As stated about, St. Louis City Hall was built between 1890 and 1893. The architectural firm Eckel and Mann won the contract to build city hall with their design that was to reflect the Hotel de Ville (City Hall of Paris) and the Chateau de Chambord. The main reason for building the new city hall was that by the 1890, the city’s municipal functions had outgrown the “City Barn” building that was in use at the time. After the bidding process, which saw 37 entries submitted, the firm of Eckel and Mann won the contract and proceeded with construction of the new city hall. The exterior of the building’s first story is made of Missouri pink granite which contrasts with pink-orange Roman brick and a buff color sandstone trim. The roof of city hall is made from burgundy-red clay tiles. The interior of city hall features a white marble rotunda, measuring about 100 feet square with a colored glass skylight above and a marble grand staircase that is opposite the main entrance.

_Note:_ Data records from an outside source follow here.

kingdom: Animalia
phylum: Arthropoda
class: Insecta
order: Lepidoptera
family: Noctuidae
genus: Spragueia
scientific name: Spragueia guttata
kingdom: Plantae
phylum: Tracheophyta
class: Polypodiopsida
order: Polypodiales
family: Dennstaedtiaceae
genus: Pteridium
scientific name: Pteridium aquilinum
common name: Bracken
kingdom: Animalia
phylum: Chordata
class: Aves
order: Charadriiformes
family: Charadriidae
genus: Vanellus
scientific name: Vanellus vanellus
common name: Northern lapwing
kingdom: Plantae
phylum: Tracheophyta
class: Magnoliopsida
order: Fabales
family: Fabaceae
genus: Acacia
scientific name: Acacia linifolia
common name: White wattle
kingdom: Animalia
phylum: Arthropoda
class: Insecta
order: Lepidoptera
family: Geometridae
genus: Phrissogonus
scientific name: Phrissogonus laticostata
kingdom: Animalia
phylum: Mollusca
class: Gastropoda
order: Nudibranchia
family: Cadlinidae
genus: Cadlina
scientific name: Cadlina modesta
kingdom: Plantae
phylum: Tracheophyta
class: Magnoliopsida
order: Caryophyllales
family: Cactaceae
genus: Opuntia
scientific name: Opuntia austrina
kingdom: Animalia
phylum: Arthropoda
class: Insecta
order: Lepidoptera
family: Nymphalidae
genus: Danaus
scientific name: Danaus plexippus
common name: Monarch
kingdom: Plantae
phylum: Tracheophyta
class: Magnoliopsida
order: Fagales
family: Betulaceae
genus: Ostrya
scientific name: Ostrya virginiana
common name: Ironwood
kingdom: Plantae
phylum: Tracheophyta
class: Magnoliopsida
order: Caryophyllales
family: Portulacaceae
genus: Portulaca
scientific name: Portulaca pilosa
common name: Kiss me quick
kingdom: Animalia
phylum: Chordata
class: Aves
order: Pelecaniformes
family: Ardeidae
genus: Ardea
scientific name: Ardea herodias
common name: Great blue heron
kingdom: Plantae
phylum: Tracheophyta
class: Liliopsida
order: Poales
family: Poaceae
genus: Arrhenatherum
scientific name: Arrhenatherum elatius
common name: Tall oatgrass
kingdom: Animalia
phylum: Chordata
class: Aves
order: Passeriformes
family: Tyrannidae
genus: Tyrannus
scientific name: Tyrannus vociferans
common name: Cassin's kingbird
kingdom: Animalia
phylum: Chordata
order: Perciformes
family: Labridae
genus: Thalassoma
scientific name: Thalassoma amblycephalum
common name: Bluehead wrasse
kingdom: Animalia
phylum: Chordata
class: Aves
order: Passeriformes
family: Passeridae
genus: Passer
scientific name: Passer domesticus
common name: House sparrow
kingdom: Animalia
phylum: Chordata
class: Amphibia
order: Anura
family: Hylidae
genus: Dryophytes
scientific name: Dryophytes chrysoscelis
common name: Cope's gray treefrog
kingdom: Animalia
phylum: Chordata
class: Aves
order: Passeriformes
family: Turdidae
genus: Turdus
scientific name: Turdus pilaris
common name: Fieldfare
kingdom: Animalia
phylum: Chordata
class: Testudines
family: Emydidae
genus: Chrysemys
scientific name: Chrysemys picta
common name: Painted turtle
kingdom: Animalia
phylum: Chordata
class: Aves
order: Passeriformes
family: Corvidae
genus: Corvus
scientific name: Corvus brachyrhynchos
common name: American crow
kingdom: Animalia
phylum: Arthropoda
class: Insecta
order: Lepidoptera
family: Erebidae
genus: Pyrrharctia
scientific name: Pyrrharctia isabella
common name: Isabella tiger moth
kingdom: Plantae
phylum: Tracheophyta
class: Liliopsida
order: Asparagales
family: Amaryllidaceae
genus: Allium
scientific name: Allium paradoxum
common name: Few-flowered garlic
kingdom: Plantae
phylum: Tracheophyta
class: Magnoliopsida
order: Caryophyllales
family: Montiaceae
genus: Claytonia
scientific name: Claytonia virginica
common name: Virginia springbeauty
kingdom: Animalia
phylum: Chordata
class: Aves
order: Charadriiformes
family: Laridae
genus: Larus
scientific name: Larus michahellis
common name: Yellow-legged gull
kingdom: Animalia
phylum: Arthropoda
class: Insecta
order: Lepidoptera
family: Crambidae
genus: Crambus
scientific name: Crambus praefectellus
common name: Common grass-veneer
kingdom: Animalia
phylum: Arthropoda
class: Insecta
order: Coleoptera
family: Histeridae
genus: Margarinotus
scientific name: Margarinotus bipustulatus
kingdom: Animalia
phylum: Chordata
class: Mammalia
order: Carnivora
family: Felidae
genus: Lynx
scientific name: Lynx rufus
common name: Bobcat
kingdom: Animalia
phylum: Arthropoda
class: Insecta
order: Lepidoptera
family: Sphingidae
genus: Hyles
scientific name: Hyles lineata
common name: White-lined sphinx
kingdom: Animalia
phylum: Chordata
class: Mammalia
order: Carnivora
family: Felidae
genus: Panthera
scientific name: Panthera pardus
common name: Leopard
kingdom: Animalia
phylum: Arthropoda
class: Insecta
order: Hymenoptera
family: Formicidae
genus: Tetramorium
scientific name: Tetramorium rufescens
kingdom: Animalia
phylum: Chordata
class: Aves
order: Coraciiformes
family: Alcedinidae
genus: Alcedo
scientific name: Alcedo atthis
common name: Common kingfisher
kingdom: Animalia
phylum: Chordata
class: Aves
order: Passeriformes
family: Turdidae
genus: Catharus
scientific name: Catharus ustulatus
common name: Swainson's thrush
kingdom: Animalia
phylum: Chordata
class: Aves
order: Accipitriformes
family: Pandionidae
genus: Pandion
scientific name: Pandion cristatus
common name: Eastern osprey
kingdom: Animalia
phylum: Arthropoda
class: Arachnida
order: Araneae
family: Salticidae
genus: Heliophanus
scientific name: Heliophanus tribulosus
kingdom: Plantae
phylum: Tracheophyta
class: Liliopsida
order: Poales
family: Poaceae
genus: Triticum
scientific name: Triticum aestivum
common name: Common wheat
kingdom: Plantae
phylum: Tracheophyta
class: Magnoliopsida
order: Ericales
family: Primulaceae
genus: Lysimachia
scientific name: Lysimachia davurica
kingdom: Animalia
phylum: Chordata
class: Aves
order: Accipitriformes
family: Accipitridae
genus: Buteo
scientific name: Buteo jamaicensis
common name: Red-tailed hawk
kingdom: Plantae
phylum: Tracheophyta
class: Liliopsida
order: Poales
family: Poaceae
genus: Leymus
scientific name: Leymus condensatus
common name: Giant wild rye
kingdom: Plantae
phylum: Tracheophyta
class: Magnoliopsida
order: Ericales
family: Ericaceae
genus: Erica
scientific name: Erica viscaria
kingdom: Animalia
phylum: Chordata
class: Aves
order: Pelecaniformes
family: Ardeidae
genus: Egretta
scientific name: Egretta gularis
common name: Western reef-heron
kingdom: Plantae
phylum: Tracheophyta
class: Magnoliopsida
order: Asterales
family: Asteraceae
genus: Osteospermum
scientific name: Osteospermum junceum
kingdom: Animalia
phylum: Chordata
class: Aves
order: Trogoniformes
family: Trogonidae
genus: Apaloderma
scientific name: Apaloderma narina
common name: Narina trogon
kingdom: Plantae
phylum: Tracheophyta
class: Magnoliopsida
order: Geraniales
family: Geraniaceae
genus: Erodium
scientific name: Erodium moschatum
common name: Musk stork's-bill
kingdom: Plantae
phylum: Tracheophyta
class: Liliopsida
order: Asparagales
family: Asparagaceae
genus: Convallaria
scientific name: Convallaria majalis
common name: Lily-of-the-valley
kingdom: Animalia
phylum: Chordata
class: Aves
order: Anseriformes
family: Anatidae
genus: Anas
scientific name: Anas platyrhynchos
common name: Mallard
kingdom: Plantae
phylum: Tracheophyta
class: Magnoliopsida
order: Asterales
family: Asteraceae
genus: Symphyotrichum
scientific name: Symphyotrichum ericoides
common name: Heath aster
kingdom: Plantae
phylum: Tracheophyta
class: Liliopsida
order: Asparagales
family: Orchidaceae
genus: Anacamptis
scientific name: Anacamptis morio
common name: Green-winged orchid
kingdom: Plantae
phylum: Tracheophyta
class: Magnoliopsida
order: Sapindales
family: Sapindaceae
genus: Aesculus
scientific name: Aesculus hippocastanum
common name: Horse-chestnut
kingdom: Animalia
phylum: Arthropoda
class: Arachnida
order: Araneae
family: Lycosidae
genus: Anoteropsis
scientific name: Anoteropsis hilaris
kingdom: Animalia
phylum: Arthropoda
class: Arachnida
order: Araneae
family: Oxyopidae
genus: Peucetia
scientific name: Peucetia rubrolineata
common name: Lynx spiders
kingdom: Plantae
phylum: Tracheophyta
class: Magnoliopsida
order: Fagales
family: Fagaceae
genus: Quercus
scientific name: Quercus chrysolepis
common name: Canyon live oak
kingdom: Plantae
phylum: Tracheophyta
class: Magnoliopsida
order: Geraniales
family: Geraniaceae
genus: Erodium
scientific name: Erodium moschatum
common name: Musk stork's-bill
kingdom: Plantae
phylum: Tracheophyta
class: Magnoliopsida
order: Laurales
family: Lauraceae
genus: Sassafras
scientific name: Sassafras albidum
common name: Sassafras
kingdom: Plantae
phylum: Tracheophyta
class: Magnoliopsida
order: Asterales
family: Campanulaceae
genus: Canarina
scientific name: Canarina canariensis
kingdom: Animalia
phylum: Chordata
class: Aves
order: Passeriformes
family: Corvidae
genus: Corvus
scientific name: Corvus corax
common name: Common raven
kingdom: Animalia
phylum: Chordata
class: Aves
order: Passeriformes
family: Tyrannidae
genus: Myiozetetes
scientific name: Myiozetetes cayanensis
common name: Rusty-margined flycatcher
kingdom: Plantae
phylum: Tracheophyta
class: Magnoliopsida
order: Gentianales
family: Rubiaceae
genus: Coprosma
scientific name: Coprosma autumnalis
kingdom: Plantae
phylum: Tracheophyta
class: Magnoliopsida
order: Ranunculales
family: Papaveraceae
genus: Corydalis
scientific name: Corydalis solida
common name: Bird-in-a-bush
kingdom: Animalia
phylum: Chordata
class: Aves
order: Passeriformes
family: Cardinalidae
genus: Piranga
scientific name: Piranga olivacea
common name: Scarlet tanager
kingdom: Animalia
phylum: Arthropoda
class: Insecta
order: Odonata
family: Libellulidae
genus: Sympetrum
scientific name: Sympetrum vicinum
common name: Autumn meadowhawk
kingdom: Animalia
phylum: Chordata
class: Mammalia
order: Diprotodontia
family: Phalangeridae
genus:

After its completion, City Hall would remain unchanged until 1938 when the central tower and lesser spires that were near each end of the façade on 12th Boulevard were removed due to structural problems. Apart from that, City Hall remains the way it was when it was opened in 1893. More recently, St. Louis City Hall was designated a city landmark by the St. Louis Landmarks Association due to its history and architecture and recently became eligible for placement on the Department of the Interior’s National Register of Historic Places for that same reason. While tours of City Hall are not available, one can still get a feel for the history and importance this building has played in the city’s history when walking past it or when on a tour of the city. As a side note: City Hall is available for wedding receptions and having post-ceremony photos taken as long as arrangements are made well in advance so there is no interference with city business that day.